En las calles de nuestros pueblos ya no se juega como antes. Los juegos tradicionales se pierden. Los niños y menos niños, absorbidos por el sumidero de los móviles, son estatuas sedentes con destellos y sonidos que emiten sus “smartphones” de última generación.
Antes, para disfrutar del tiempo de ocio, no disponíamos de estos artilugios que avisan a cada instante de que el amigo que está a sólo unos metros de ti ha tenido una genial ocurrencia o en los que un guerrero virtual llega a su destino después de haber superado múltiples obstáculos y matado a cientos de enemigos.
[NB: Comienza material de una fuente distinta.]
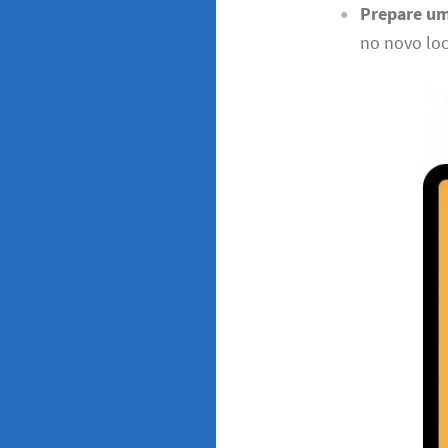
Prepare um
no novo loc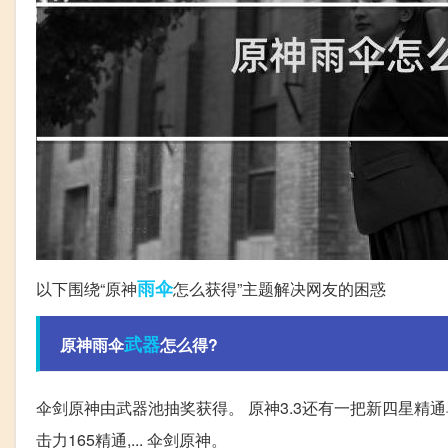
雨伞
以下围绕“原神
怎么获得”主题解决网友的困惑
武器
原神雨伞
怎么得?
伞剑原神由武器池抽奖获得。 原神3.3还有一把新四星精通单
击力165精通,... 伞剑原神。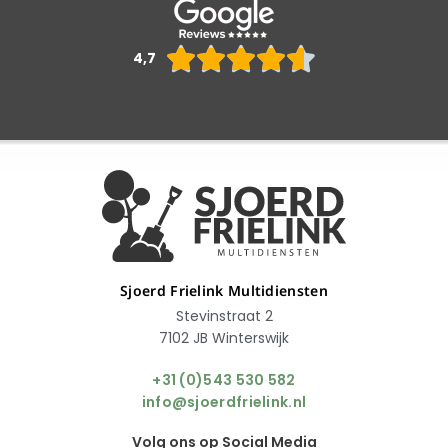
Waarderin





4,7
4.6
van
5
Sjoerd Frielink Multidiensten
Stevinstraat 2
7102 JB Winterswijk
+31 (0)543 530 582
info@sjoerdfrielink.nl
Volg ons op Social Media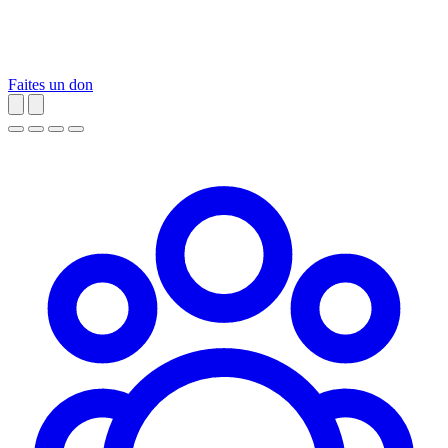
Faites un don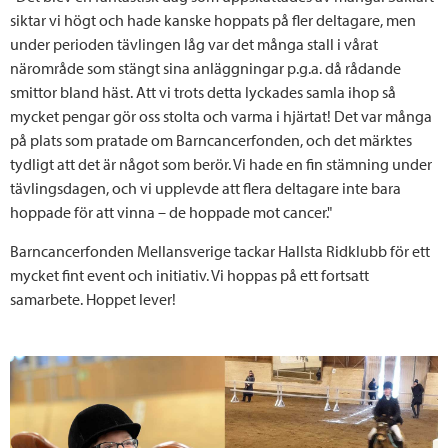
siktar vi högt och hade kanske hoppats på fler deltagare, men
under perioden tävlingen låg var det många stall i vårat
närområde som stängt sina anläggningar p.g.a. då rådande
smittor bland häst. Att vi trots detta lyckades samla ihop så
mycket pengar gör oss stolta och varma i hjärtat! Det var många
på plats som pratade om Barncancerfonden, och det märktes
tydligt att det är något som berör. Vi hade en fin stämning under
tävlingsdagen, och vi upplevde att flera deltagare inte bara
hoppade för att vinna – de hoppade mot cancer."
Barncancerfonden Mellansverige tackar Hallsta Ridklubb för ett
mycket fint event och initiativ. Vi hoppas på ett fortsatt
samarbete. Hoppet lever!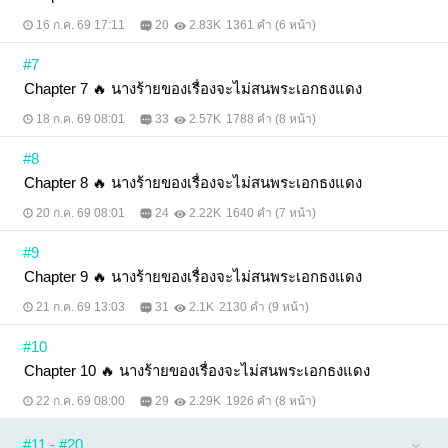
16 ก.ค. 69 17:11
20
2.83K
1361 คำ (6 หน้า)
#7
Chapter 7 🔥 นางร้ายของเรื่องจะไม่สนพระเอกธงแดง
18 ก.ค. 69 08:01
33
2.57K
1788 คำ (8 หน้า)
#8
Chapter 8 🔥 นางร้ายของเรื่องจะไม่สนพระเอกธงแดง
20 ก.ค. 69 08:01
24
2.22K
1640 คำ (7 หน้า)
#9
Chapter 9 🔥 นางร้ายของเรื่องจะไม่สนพระเอกธงแดง
21 ก.ค. 69 13:03
31
2.1K
2130 คำ (9 หน้า)
#10
Chapter 10 🔥 นางร้ายของเรื่องจะไม่สนพระเอกธงแดง
22 ก.ค. 69 08:00
29
2.29K
1926 คำ (8 หน้า)
#11 - #20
Un trapo que esconder, por ejemplo, servía para jugar a encontrarlo guiado por las indicaciones del ocultador que te orientaba con una escala de temperaturas del frío al caliente. El propio cuerpo valía para esconderse y que el que quedaba de guardia te localizase camuflado en las penumbras de paredes y rincones o para saltar unos sobre otros en sus múltiples modalidades.
Con un aro recorríamos calles y ejidos en una carrera de diestros aurigas a pie. Con una soga atada a un madero, péndulo sin reloj, nos columpiábamos. Un balón y un prado con límites difusos de bandas y áreas nos servían para emular fintas y regates de nuestros ídolos, conocidos entonces sólo por los cromos y la radio. Un clavo, para clavar rejones en la tierra blandecida del otoño, una pelota del gorila para jugar a corra, una piedra de rayuela para cruzar fronteras sin pisarlas, una billarda que se acercaba o se alejaba del circulo a raquetazo limpio, los bolindres, los “repiones”…
Y cuando la vorágine del juego cesaba, esperábamos la llamada de casa para la cena contando historias en un rincón cualquiera.
No es lo peor que se pierdan estos juegos, sino que no encontremos a los niños.